> **STATED GOAL**
Copy every line of each entry below word for word, leaving out the pictures.

Stored entries
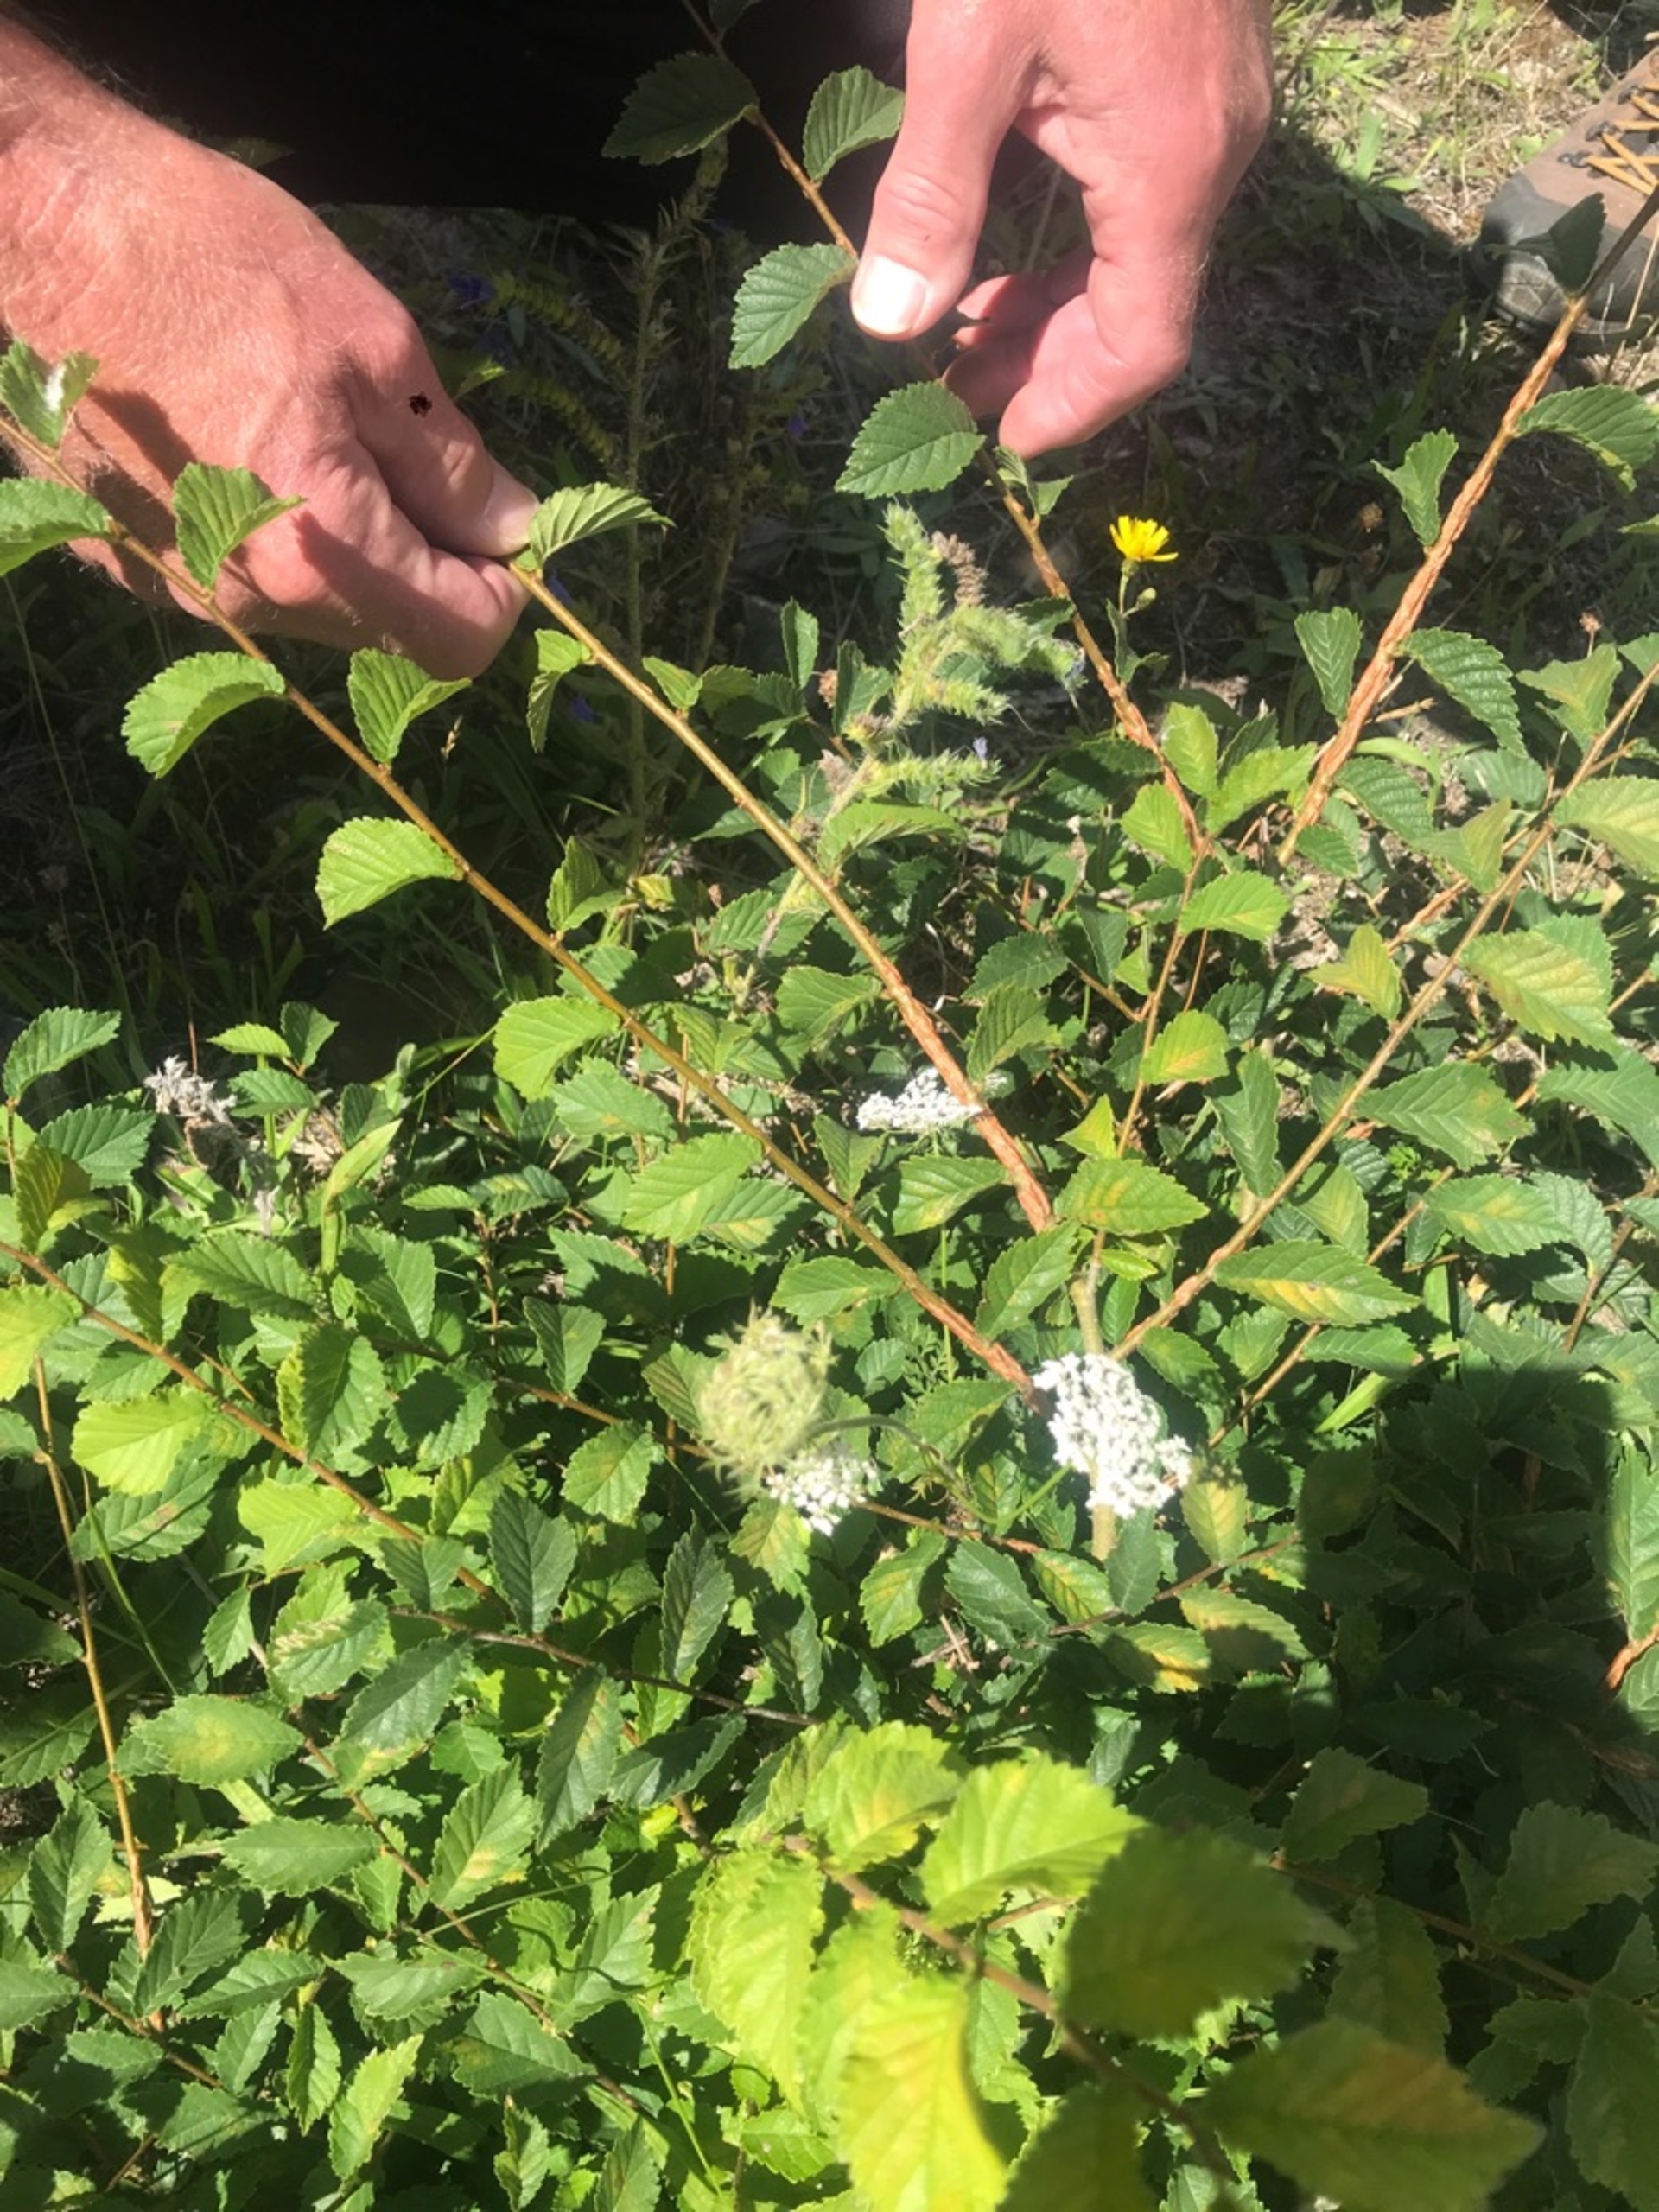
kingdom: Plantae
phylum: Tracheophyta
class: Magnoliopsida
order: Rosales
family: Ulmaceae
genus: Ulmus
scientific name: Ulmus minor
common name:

> **REPLY**
kingdom: Plantae
phylum: Tracheophyta
class: Magnoliopsida
order: Rosales
family: Ulmaceae
genus: Ulmus
scientific name: Ulmus minor
common name:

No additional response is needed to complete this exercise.